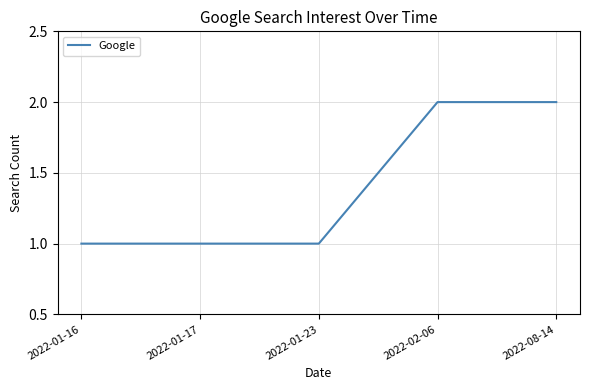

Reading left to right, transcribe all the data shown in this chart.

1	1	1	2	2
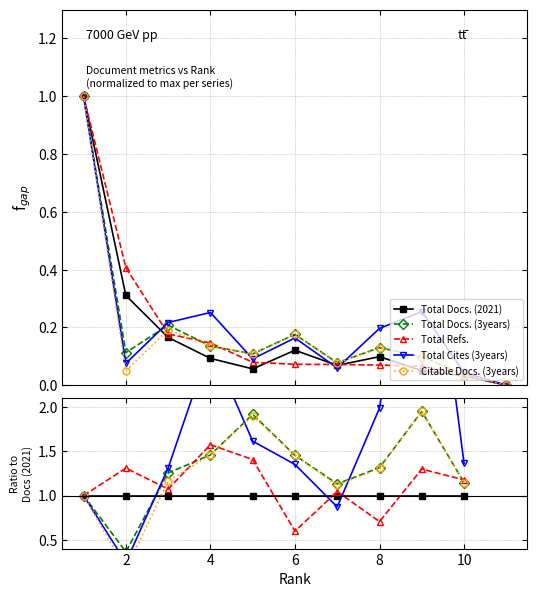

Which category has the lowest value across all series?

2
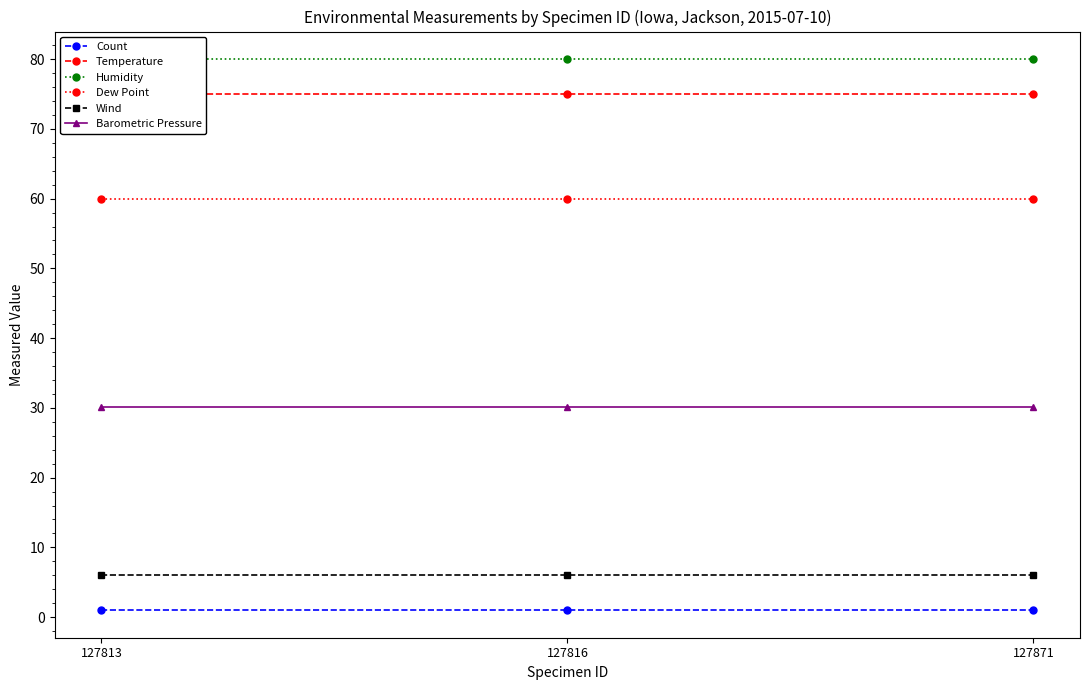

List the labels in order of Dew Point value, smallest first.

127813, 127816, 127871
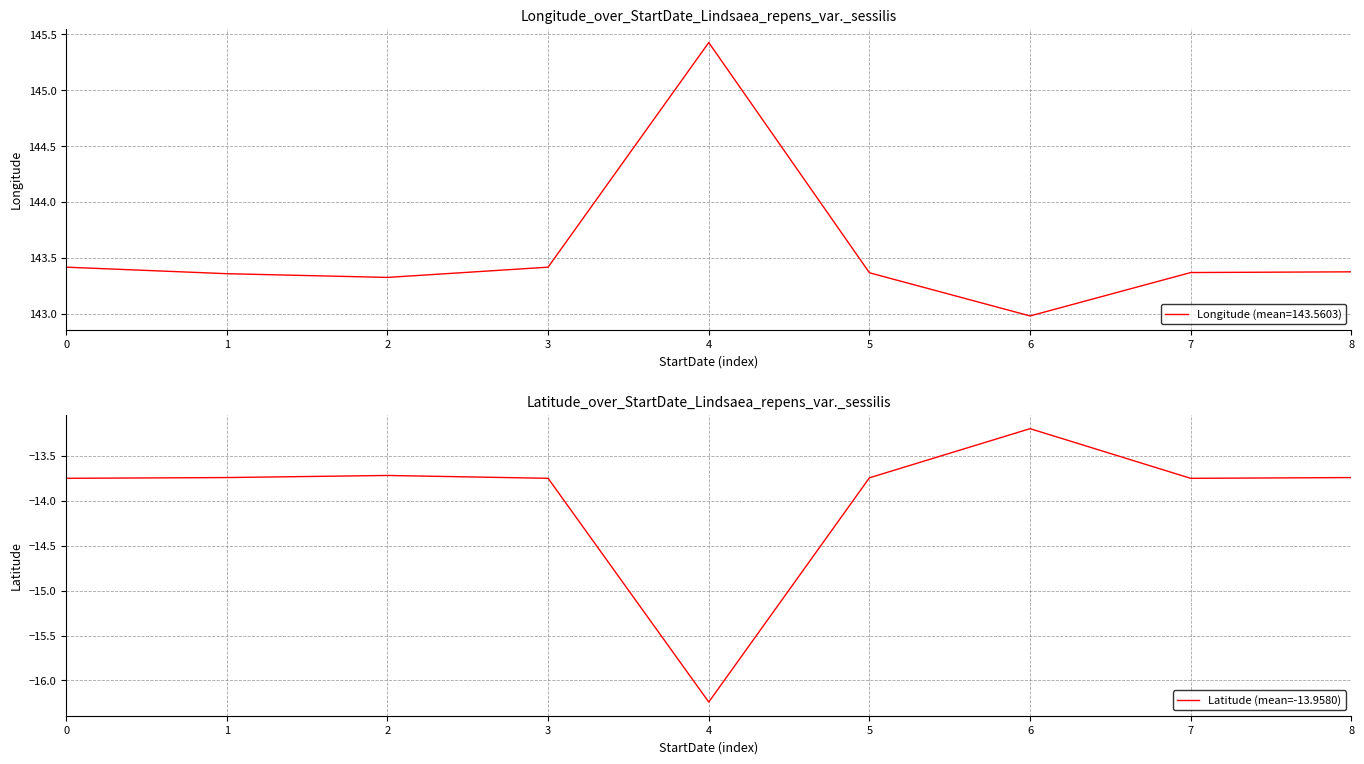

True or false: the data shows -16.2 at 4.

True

--

WHAT THE TASK REQUIRES - Please extract every line of the records from the start through the line holding "127813, 127816, 127871", inclusive, copying each one unchanged and omitting the pictures.

TASK SOLUTION -
Reading left to right, transcribe all the data shown in this chart.

1	1	1	2	2

Which category has the lowest value across all series?

2

List the labels in order of Dew Point value, smallest first.

127813, 127816, 127871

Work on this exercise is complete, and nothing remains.